Oopsies. Compressed references got disabled, because heap size is too large. References became larger, and the dataset does not fit anymore. I would say this again: the same dataset does not fit anymore just because we requested the excessively large heap size, even though we don’t even use it.

If we try to figure out what is the minimum heap size required to fit the dataset after 32 GB, this would be the minimum:

$ java -XX:+UseEpsilonGC -Xlog:gc -Xlog:gc+heap+coops -Xmx36g RandomAllocate 800000000
[0.004s][info][gc] Using Epsilon
All done.
[3.527s][info][gc] Heap: 36864M reserved, 35515M (96.34%) committed, 35439M (96.13%) used

See, we used to take ~26 GB for the dataset, now we are taking ~35 GB, almost 40% increase!

Conclusions

Compressed references is a nice optimization that keeps memory footprint at bay for reference-heavy workloads.
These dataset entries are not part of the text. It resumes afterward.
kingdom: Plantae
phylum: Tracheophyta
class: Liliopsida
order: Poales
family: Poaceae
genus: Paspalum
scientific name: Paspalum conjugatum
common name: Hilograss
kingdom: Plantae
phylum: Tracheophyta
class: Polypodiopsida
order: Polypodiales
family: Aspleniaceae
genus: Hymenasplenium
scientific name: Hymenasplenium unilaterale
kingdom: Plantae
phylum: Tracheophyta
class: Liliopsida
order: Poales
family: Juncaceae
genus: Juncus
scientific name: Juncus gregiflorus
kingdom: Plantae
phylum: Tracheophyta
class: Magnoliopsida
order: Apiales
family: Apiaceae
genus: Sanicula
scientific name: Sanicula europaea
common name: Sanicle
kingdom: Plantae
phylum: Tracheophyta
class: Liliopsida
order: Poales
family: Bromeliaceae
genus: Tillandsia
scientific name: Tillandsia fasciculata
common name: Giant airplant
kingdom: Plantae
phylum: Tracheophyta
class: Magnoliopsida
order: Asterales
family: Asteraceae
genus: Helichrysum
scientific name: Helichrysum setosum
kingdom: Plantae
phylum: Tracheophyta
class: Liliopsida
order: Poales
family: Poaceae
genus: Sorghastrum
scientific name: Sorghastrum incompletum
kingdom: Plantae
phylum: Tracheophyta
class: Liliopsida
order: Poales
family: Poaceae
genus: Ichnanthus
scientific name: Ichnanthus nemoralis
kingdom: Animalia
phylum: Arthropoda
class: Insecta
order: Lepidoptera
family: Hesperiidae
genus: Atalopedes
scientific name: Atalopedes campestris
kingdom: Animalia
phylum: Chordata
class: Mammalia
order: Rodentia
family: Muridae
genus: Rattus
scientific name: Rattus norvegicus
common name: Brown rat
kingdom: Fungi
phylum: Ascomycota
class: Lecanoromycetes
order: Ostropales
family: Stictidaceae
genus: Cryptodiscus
The improvements provided by this optimization can be very impressive. But so can be the surprises when this enabled-by-default optimization stops working due to heap size and/or other environmental problems.

Knowing how this optimization works, when it breaks, and how to deal with breakages is important as heap sizes reach the interesting thresholds of 4 GB and 32 GB. There are ways to alleviate this breakage by fiddling with object alignment, which we would take on in "Object Alignment" quark.

But one lesson is clear: it is sometimes good to over-provision the heap for the application (makes GC life easier, for example), but at the same time this over-provisioning should be done with care, and smaller heap may mean more free space available.

1. This, and other examples of disassembled code are generated with the help of JMH -prof perfasm.

2. This, and further memory representation dumps are done with the help of JOL.

3. Technically, the instance size is also down because class word in object header got compressed as well. Digging into that is outside the scope for this post.

4. There is also another interesting "disjoint" variation of this mode, which activates when heap base has a useful alignment, but this is beyond the scope for this post. You can dig into source, starting from narrow oop mode.

5. The Epsilon output form you would see in this post is available in newer versions that ship in upcoming 11.0.3, 12.0.2, and head JDK.